All eyes are on Glasgow as world leaders gather to discuss ways to be kinder to our planet, the only home we all share. From Antonio Guterres, secretary general of the United Nations, to Varshini Prakash, executive director and co-founder of the youth-led Sunrise movement, there is agreement that we need to do much more to prevent the catastrophes we see unfolding all across the globe and even more dire events that scientists tell us are sure to come.
To date, we have not responded with urgency to the climate crisis caused by our addiction to fossil fuels. It’s time for each of us to join Guterres in saying: “Enough. Enough brutalizing biodiversity. Enough killing ourselves with carbon. Enough treating nature like a toilet. Enough burning and drilling our way deeper. We are digging our own graves.”
We literally do not have to dig our own graves. We can change our behavior. How we handle death can make a difference to whether generations to come have a livable planet.
At this time, against a landscape of too many loved ones lost to COVID-19, it is time to look at ways we can make our exit from life kinder to the aina. It’s time to rethink burial and cremation practices. It’s time to understand and embrace water cremation — an eco-friendly, far gentler alternative to conventional cremation.
Did you know that in 2018, we had more than 8,500 flame cremations in Hawaii? In total, that meant a release of 4.5 million pounds of carbon dioxide into the atmosphere. It does not have to be this way. This is avoidable.
Water cremation, which uses a base solution of 5% potassium hydroxide and 95% water to accelerate decomposition, consumes one-eighth the energy of a flame crematory and results in 75% lower carbon emissions. It destroys pathogens, protects the operator, and returns a safe by-product to the family. No DNA is left in the water or cremated remains. No mercury amalgam is emitted into the atmosphere. There is no groundwater contamination from cemeteries and no need to extract pacemakers and implants prior to cremation. Additionally, if desired, many of the implants can be recycled.
In short, this is a more respectful way to treat the remains of our loved ones. Respectful both to them and to our hurting planet.
This may sound new-fangled and strange — as change often does. But it is already being used by the Mayo Clinic in Rochester, Minn., and by the UCLA School of Medicine. We have their experience and their experts to draw on.
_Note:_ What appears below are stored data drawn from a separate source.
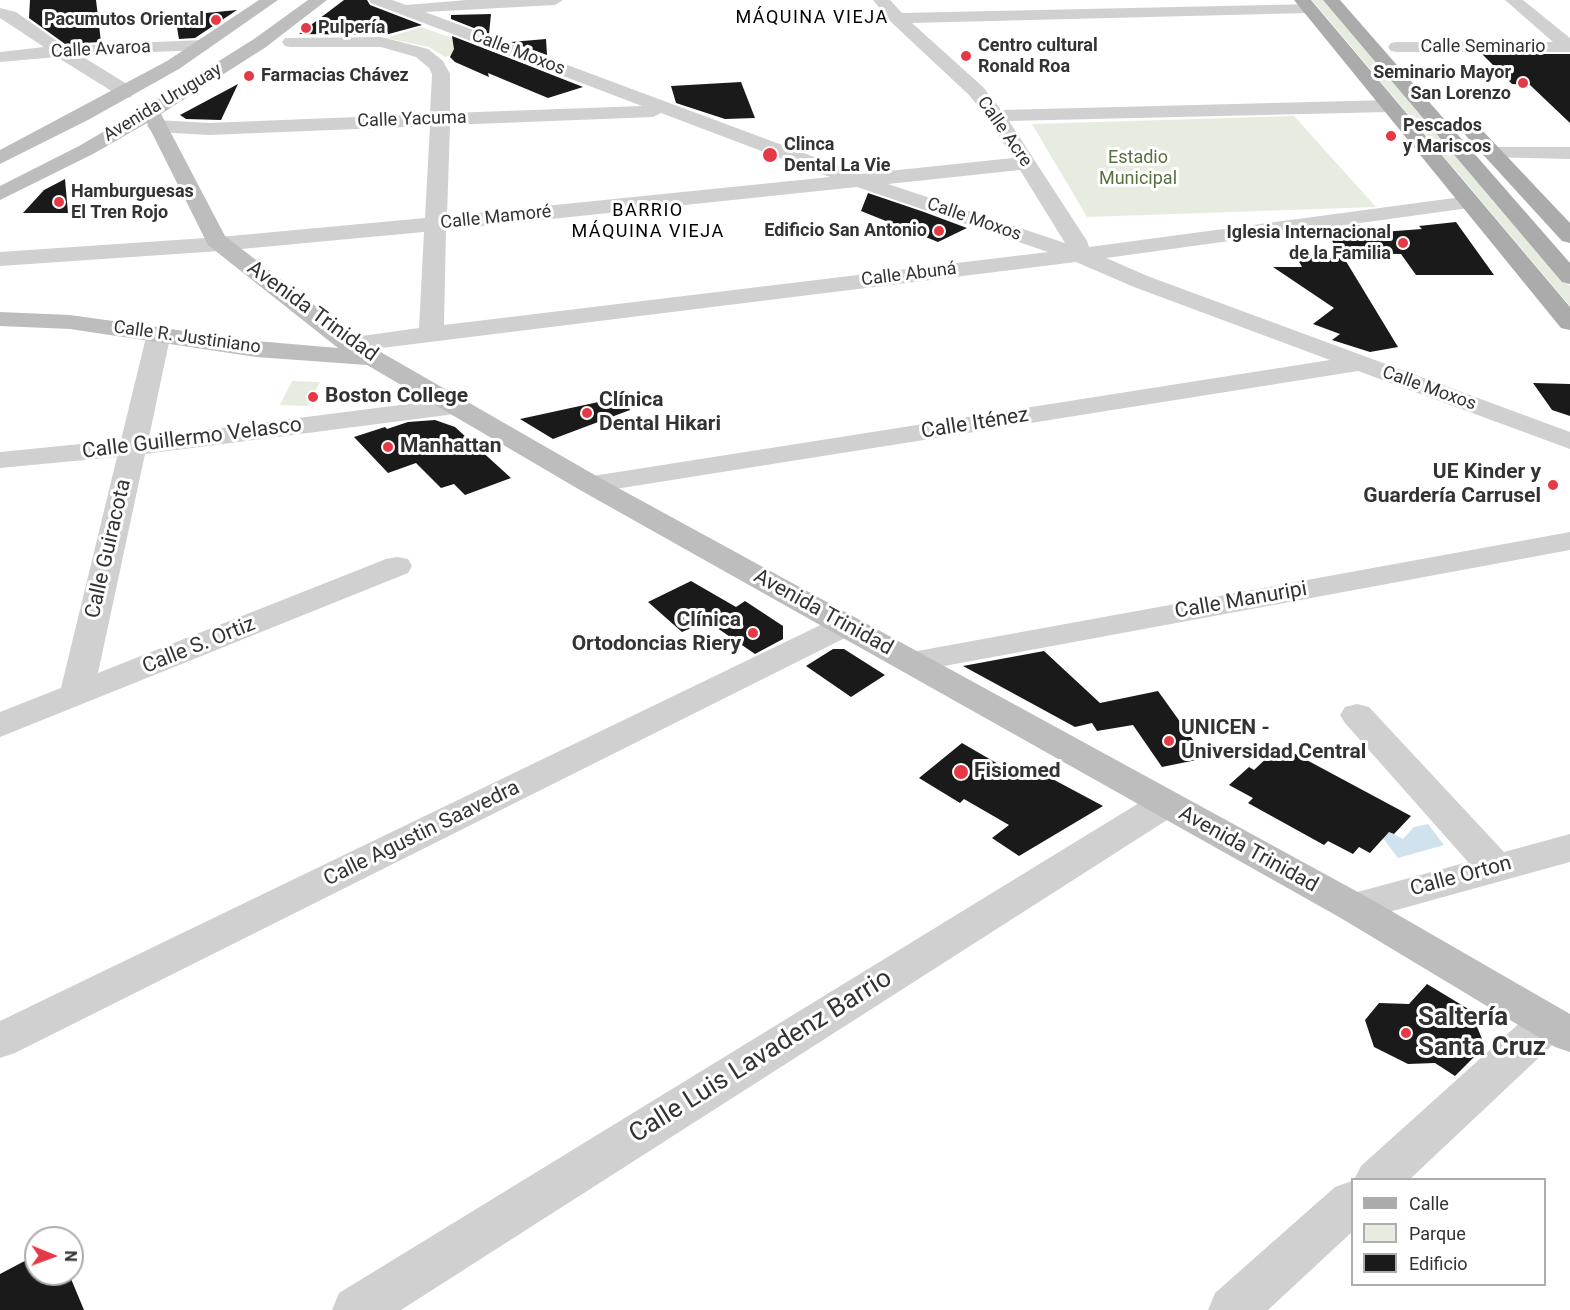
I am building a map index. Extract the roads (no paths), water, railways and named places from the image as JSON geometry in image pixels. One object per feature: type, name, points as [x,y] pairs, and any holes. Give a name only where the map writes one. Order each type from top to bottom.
[{"type":"main road","name":"Avenida Uruguay","points":[[0,158],[124,93],[270,0]]},
{"type":"main road","name":"Avenida Uruguay","points":[[0,194],[86,150],[154,119],[319,0]]},
{"type":"main road","points":[[1330,0],[1570,277]]},
{"type":"main road","points":[[1305,4],[1570,323]]},
{"type":"main road","points":[[1383,31],[1413,64]]},
{"type":"main road","points":[[1460,117],[1570,236]]},
{"type":"main road","name":"Avenida Trinidad","points":[[154,119],[212,235],[220,244],[361,351],[590,484],[1164,804],[1353,906],[1559,1029]]},
{"type":"main road","points":[[256,349],[279,348],[302,341],[315,326],[311,315]]},
{"type":"main road","name":"Calle R. Justiniano","points":[[0,319],[70,322],[159,333],[256,349],[361,351]]},
{"type":"street","name":"Calle Moxos","points":[[377,0],[860,181],[1079,255],[1142,282],[1570,441]]},
{"type":"street","points":[[401,9],[555,0]]},
{"type":"street","name":"Calle Acre","points":[[881,0],[897,18],[976,91],[996,116],[1076,241],[1079,255]]},
{"type":"street","points":[[1513,0],[1570,47]]},
{"type":"street","points":[[897,18],[1305,4]]},
{"type":"street","points":[[0,14],[10,16],[60,51],[120,88],[124,93]]},
{"type":"street","points":[[291,42],[381,42],[432,58],[441,74],[431,333]]},
{"type":"street","name":"Calle Avaroa","points":[[0,57],[60,51],[202,45]]},
{"type":"street","name":"Calle Seminario","points":[[1397,47],[1570,47]]},
{"type":"street","points":[[996,116],[1389,106]]},
{"type":"street","name":"Calle Yacuma","points":[[154,119],[209,129],[667,110]]},
{"type":"street","points":[[1492,153],[1570,153]]},
{"type":"street","name":"Calle Mamoré","points":[[0,259],[220,244],[436,224],[1026,163]]},
{"type":"street","name":"Calle Abuná","points":[[361,351],[431,333],[1079,255],[1469,202]]},
{"type":"street","name":"Calle Guiracota","points":[[76,695],[159,333]]},
{"type":"street","name":"Calle Iténez","points":[[590,484],[1359,363]]},
{"type":"street","name":"Calle Guillermo Velasco","points":[[0,460],[132,447],[455,406]]},
{"type":"street","name":"Calle Manuripi","points":[[912,662],[1570,541]]},
{"type":"street","name":"Calle S. Ortiz","points":[[0,725],[397,566]]},
{"type":"street","name":"Calle Agustin Saavedra","points":[[0,1041],[844,626]]},
{"type":"street","points":[[1357,715],[1496,868]]},
{"type":"street","name":"Calle Luis Lavadenz Barrio","points":[[357,1310],[1164,804]]},
{"type":"street","name":"Calle Orton","points":[[1353,906],[1570,848]]},
{"type":"street","points":[[1378,1178],[1559,1029]]},
{"type":"street","points":[[1233,1310],[1351,1204]]},
{"type":"water","points":[[1428,824],[1444,845],[1398,858],[1380,834],[1390,832],[1403,839],[1414,827]]},
{"type":"place","name":"Pacumutos Oriental","points":[[216,20]]},
{"type":"place","name":"Pulpería","points":[[306,28]]},
{"type":"place","name":"Centro cultural Ronald Roa","points":[[966,56]]},
{"type":"place","name":"Farmacias Chávez","points":[[249,76]]},
{"type":"place","name":"Seminario Mayor San Lorenzo","points":[[1523,83]]},
{"type":"place","name":"Pescados y Mariscos","points":[[1391,136]]},
{"type":"place","name":"Clinca Dental La Vie","points":[[770,155]]},
{"type":"place","name":"Hamburguesas El Tren Rojo","points":[[59,202]]},
{"type":"place","name":"Edificio San Antonio","points":[[939,231]]},
{"type":"place","name":"Iglesia Internacional de la Familia","points":[[1403,243]]},
{"type":"place","name":"Boston College","points":[[313,397]]},
{"type":"place","name":"Clínica Dental Hikari","points":[[587,413]]},
{"type":"place","name":"Manhattan","points":[[388,447]]},
{"type":"place","name":"UE Kinder y Guardería Carrusel","points":[[1553,485]]},
{"type":"place","name":"Clínica Ortodoncias Riery","points":[[753,633]]},
{"type":"place","name":"UNICEN - Universidad Central","points":[[1169,741]]},
{"type":"place","name":"Fisiomed","points":[[961,772]]},
{"type":"place","name":"Saltería Santa Cruz","points":[[1406,1033]]},
{"type":"district","name":"MÁQUINA VIEJA","points":[[812,18]]},
{"type":"district","name":"BARRIO MÁQUINA VIEJA","points":[[648,221]]},
{"type":"park label","name":"Estadio Municipal","points":[[1138,168]]}]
For too long, customary Hawaiian burial rites, while protected by law, did not have the benefit of access to the alkaline hydrolysis technology to make those rites possible in ways that are consistent with current health and environmental standards and expectations. Today we have both the technology and the expertise.
Once lawmakers pass legislation to make water cremation available in Hawaii, the people of Hawaii, whatever their culture, will be able to choose a kinder, gentler way to return to the earth from which we came. It’s a choice we can all make that will allow us to join with others on the front lines of saying “enough” to practices that hurt the air we breathe and the land and water that support our life.